Recorded data
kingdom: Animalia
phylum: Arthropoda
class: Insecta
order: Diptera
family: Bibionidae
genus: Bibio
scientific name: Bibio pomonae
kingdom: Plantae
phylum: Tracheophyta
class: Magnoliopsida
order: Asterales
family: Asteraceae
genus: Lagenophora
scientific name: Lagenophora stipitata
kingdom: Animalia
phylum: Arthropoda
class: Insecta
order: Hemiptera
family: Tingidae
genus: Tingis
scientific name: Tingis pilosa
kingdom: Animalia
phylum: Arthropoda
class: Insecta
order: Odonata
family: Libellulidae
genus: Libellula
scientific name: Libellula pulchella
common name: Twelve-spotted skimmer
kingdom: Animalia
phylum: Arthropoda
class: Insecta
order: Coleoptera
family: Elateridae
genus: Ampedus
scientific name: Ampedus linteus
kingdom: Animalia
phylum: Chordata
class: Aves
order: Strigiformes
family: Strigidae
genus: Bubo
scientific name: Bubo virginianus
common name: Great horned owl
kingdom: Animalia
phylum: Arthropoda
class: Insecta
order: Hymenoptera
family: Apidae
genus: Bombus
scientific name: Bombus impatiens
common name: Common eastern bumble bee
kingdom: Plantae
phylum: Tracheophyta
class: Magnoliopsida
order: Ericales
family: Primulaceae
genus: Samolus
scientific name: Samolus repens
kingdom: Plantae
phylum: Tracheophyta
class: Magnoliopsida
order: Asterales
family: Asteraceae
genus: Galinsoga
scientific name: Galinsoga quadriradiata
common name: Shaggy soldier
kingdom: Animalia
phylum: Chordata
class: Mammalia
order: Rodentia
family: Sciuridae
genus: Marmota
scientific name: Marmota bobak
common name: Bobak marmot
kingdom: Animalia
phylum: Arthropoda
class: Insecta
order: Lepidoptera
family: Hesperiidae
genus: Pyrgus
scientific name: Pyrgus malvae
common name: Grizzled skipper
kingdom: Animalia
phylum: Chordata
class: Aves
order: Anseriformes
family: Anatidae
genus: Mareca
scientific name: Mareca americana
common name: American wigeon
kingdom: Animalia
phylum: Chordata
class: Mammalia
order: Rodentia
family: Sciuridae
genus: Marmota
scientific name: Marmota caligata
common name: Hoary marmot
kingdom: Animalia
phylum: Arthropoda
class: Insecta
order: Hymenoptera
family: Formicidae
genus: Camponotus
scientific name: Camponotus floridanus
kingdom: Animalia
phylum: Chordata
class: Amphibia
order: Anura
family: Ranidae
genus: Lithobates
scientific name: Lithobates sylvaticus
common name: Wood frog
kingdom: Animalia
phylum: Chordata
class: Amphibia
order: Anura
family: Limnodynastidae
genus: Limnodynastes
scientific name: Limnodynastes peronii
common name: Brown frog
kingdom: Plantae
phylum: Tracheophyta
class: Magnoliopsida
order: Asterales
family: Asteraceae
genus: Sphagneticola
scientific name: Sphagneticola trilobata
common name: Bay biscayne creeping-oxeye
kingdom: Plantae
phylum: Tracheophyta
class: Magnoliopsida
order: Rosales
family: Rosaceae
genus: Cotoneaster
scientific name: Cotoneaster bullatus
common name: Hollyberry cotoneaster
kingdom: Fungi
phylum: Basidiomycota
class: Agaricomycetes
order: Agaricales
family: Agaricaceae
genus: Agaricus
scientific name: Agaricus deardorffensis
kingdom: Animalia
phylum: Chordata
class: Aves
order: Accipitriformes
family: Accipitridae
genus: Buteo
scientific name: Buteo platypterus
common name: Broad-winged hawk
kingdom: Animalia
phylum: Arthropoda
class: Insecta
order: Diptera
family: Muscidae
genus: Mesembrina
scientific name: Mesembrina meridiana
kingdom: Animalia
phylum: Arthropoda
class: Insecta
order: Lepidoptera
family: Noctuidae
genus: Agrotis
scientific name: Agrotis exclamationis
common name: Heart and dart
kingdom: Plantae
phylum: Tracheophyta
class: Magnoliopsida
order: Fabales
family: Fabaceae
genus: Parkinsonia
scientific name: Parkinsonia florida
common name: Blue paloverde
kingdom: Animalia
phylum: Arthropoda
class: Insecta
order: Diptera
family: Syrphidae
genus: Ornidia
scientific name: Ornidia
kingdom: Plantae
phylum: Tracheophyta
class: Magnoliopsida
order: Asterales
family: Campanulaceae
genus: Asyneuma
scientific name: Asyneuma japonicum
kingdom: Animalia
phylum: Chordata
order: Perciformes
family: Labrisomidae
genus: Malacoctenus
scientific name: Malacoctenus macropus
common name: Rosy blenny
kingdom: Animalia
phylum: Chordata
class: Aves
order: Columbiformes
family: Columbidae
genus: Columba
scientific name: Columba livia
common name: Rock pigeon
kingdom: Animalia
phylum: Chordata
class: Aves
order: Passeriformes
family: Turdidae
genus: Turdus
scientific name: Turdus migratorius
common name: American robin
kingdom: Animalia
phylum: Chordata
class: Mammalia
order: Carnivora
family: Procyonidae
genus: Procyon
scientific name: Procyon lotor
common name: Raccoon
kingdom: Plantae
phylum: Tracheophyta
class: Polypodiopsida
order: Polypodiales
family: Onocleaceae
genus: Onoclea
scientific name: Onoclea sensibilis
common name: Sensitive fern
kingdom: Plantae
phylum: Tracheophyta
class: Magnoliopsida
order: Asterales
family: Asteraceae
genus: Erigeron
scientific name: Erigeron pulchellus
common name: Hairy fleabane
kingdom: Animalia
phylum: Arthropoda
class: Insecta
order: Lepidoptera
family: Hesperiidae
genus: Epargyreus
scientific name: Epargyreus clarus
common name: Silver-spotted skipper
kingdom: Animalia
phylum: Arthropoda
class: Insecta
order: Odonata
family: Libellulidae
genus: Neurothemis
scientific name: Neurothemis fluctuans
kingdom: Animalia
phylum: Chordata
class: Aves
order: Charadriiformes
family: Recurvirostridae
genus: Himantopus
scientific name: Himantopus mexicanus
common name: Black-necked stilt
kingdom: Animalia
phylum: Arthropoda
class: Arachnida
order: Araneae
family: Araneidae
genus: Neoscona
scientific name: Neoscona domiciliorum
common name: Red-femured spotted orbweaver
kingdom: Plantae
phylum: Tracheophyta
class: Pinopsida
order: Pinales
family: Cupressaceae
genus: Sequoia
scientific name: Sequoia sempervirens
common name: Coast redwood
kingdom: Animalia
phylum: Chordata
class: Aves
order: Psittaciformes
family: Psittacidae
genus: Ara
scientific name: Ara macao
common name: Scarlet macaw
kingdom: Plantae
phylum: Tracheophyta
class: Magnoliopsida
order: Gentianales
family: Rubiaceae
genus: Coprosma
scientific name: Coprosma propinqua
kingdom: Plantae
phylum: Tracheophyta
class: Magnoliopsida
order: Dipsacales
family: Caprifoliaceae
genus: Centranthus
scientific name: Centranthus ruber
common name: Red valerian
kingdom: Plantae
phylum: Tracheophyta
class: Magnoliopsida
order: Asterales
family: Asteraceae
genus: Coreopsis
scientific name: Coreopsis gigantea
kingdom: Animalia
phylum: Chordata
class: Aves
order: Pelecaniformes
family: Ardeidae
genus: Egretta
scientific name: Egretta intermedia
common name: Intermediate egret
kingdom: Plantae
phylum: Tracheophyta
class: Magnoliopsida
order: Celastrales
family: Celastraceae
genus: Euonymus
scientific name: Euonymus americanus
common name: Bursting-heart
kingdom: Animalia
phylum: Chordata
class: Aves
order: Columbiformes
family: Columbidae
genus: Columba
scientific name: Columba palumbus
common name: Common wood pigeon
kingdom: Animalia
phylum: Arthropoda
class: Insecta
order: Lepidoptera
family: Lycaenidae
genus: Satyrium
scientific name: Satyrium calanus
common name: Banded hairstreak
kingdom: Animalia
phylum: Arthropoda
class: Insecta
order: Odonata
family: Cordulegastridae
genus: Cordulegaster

→ WHAT YOU SHOULD DO
Could you copy the whole listing above line for line, keeping every entry unchanged?

→ CORRECT ANSWER
kingdom: Animalia
phylum: Arthropoda
class: Insecta
order: Diptera
family: Bibionidae
genus: Bibio
scientific name: Bibio pomonae
kingdom: Plantae
phylum: Tracheophyta
class: Magnoliopsida
order: Asterales
family: Asteraceae
genus: Lagenophora
scientific name: Lagenophora stipitata
kingdom: Animalia
phylum: Arthropoda
class: Insecta
order: Hemiptera
family: Tingidae
genus: Tingis
scientific name: Tingis pilosa
kingdom: Animalia
phylum: Arthropoda
class: Insecta
order: Odonata
family: Libellulidae
genus: Libellula
scientific name: Libellula pulchella
common name: Twelve-spotted skimmer
kingdom: Animalia
phylum: Arthropoda
class: Insecta
order: Coleoptera
family: Elateridae
genus: Ampedus
scientific name: Ampedus linteus
kingdom: Animalia
phylum: Chordata
class: Aves
order: Strigiformes
family: Strigidae
genus: Bubo
scientific name: Bubo virginianus
common name: Great horned owl
kingdom: Animalia
phylum: Arthropoda
class: Insecta
order: Hymenoptera
family: Apidae
genus: Bombus
scientific name: Bombus impatiens
common name: Common eastern bumble bee
kingdom: Plantae
phylum: Tracheophyta
class: Magnoliopsida
order: Ericales
family: Primulaceae
genus: Samolus
scientific name: Samolus repens
kingdom: Plantae
phylum: Tracheophyta
class: Magnoliopsida
order: Asterales
family: Asteraceae
genus: Galinsoga
scientific name: Galinsoga quadriradiata
common name: Shaggy soldier
kingdom: Animalia
phylum: Chordata
class: Mammalia
order: Rodentia
family: Sciuridae
genus: Marmota
scientific name: Marmota bobak
common name: Bobak marmot
kingdom: Animalia
phylum: Arthropoda
class: Insecta
order: Lepidoptera
family: Hesperiidae
genus: Pyrgus
scientific name: Pyrgus malvae
common name: Grizzled skipper
kingdom: Animalia
phylum: Chordata
class: Aves
order: Anseriformes
family: Anatidae
genus: Mareca
scientific name: Mareca americana
common name: American wigeon
kingdom: Animalia
phylum: Chordata
class: Mammalia
order: Rodentia
family: Sciuridae
genus: Marmota
scientific name: Marmota caligata
common name: Hoary marmot
kingdom: Animalia
phylum: Arthropoda
class: Insecta
order: Hymenoptera
family: Formicidae
genus: Camponotus
scientific name: Camponotus floridanus
kingdom: Animalia
phylum: Chordata
class: Amphibia
order: Anura
family: Ranidae
genus: Lithobates
scientific name: Lithobates sylvaticus
common name: Wood frog
kingdom: Animalia
phylum: Chordata
class: Amphibia
order: Anura
family: Limnodynastidae
genus: Limnodynastes
scientific name: Limnodynastes peronii
common name: Brown frog
kingdom: Plantae
phylum: Tracheophyta
class: Magnoliopsida
order: Asterales
family: Asteraceae
genus: Sphagneticola
scientific name: Sphagneticola trilobata
common name: Bay biscayne creeping-oxeye
kingdom: Plantae
phylum: Tracheophyta
class: Magnoliopsida
order: Rosales
family: Rosaceae
genus: Cotoneaster
scientific name: Cotoneaster bullatus
common name: Hollyberry cotoneaster
kingdom: Fungi
phylum: Basidiomycota
class: Agaricomycetes
order: Agaricales
family: Agaricaceae
genus: Agaricus
scientific name: Agaricus deardorffensis
kingdom: Animalia
phylum: Chordata
class: Aves
order: Accipitriformes
family: Accipitridae
genus: Buteo
scientific name: Buteo platypterus
common name: Broad-winged hawk
kingdom: Animalia
phylum: Arthropoda
class: Insecta
order: Diptera
family: Muscidae
genus: Mesembrina
scientific name: Mesembrina meridiana
kingdom: Animalia
phylum: Arthropoda
class: Insecta
order: Lepidoptera
family: Noctuidae
genus: Agrotis
scientific name: Agrotis exclamationis
common name: Heart and dart
kingdom: Plantae
phylum: Tracheophyta
class: Magnoliopsida
order: Fabales
family: Fabaceae
genus: Parkinsonia
scientific name: Parkinsonia florida
common name: Blue paloverde
kingdom: Animalia
phylum: Arthropoda
class: Insecta
order: Diptera
family: Syrphidae
genus: Ornidia
scientific name: Ornidia
kingdom: Plantae
phylum: Tracheophyta
class: Magnoliopsida
order: Asterales
family: Campanulaceae
genus: Asyneuma
scientific name: Asyneuma japonicum
kingdom: Animalia
phylum: Chordata
order: Perciformes
family: Labrisomidae
genus: Malacoctenus
scientific name: Malacoctenus macropus
common name: Rosy blenny
kingdom: Animalia
phylum: Chordata
class: Aves
order: Columbiformes
family: Columbidae
genus: Columba
scientific name: Columba livia
common name: Rock pigeon
kingdom: Animalia
phylum: Chordata
class: Aves
order: Passeriformes
family: Turdidae
genus: Turdus
scientific name: Turdus migratorius
common name: American robin
kingdom: Animalia
phylum: Chordata
class: Mammalia
order: Carnivora
family: Procyonidae
genus: Procyon
scientific name: Procyon lotor
common name: Raccoon
kingdom: Plantae
phylum: Tracheophyta
class: Polypodiopsida
order: Polypodiales
family: Onocleaceae
genus: Onoclea
scientific name: Onoclea sensibilis
common name: Sensitive fern
kingdom: Plantae
phylum: Tracheophyta
class: Magnoliopsida
order: Asterales
family: Asteraceae
genus: Erigeron
scientific name: Erigeron pulchellus
common name: Hairy fleabane
kingdom: Animalia
phylum: Arthropoda
class: Insecta
order: Lepidoptera
family: Hesperiidae
genus: Epargyreus
scientific name: Epargyreus clarus
common name: Silver-spotted skipper
kingdom: Animalia
phylum: Arthropoda
class: Insecta
order: Odonata
family: Libellulidae
genus: Neurothemis
scientific name: Neurothemis fluctuans
kingdom: Animalia
phylum: Chordata
class: Aves
order: Charadriiformes
family: Recurvirostridae
genus: Himantopus
scientific name: Himantopus mexicanus
common name: Black-necked stilt
kingdom: Animalia
phylum: Arthropoda
class: Arachnida
order: Araneae
family: Araneidae
genus: Neoscona
scientific name: Neoscona domiciliorum
common name: Red-femured spotted orbweaver
kingdom: Plantae
phylum: Tracheophyta
class: Pinopsida
order: Pinales
family: Cupressaceae
genus: Sequoia
scientific name: Sequoia sempervirens
common name: Coast redwood
kingdom: Animalia
phylum: Chordata
class: Aves
order: Psittaciformes
family: Psittacidae
genus: Ara
scientific name: Ara macao
common name: Scarlet macaw
kingdom: Plantae
phylum: Tracheophyta
class: Magnoliopsida
order: Gentianales
family: Rubiaceae
genus: Coprosma
scientific name: Coprosma propinqua
kingdom: Plantae
phylum: Tracheophyta
class: Magnoliopsida
order: Dipsacales
family: Caprifoliaceae
genus: Centranthus
scientific name: Centranthus ruber
common name: Red valerian
kingdom: Plantae
phylum: Tracheophyta
class: Magnoliopsida
order: Asterales
family: Asteraceae
genus: Coreopsis
scientific name: Coreopsis gigantea
kingdom: Animalia
phylum: Chordata
class: Aves
order: Pelecaniformes
family: Ardeidae
genus: Egretta
scientific name: Egretta intermedia
common name: Intermediate egret
kingdom: Plantae
phylum: Tracheophyta
class: Magnoliopsida
order: Celastrales
family: Celastraceae
genus: Euonymus
scientific name: Euonymus americanus
common name: Bursting-heart
kingdom: Animalia
phylum: Chordata
class: Aves
order: Columbiformes
family: Columbidae
genus: Columba
scientific name: Columba palumbus
common name: Common wood pigeon
kingdom: Animalia
phylum: Arthropoda
class: Insecta
order: Lepidoptera
family: Lycaenidae
genus: Satyrium
scientific name: Satyrium calanus
common name: Banded hairstreak
kingdom: Animalia
phylum: Arthropoda
class: Insecta
order: Odonata
family: Cordulegastridae
genus: Cordulegaster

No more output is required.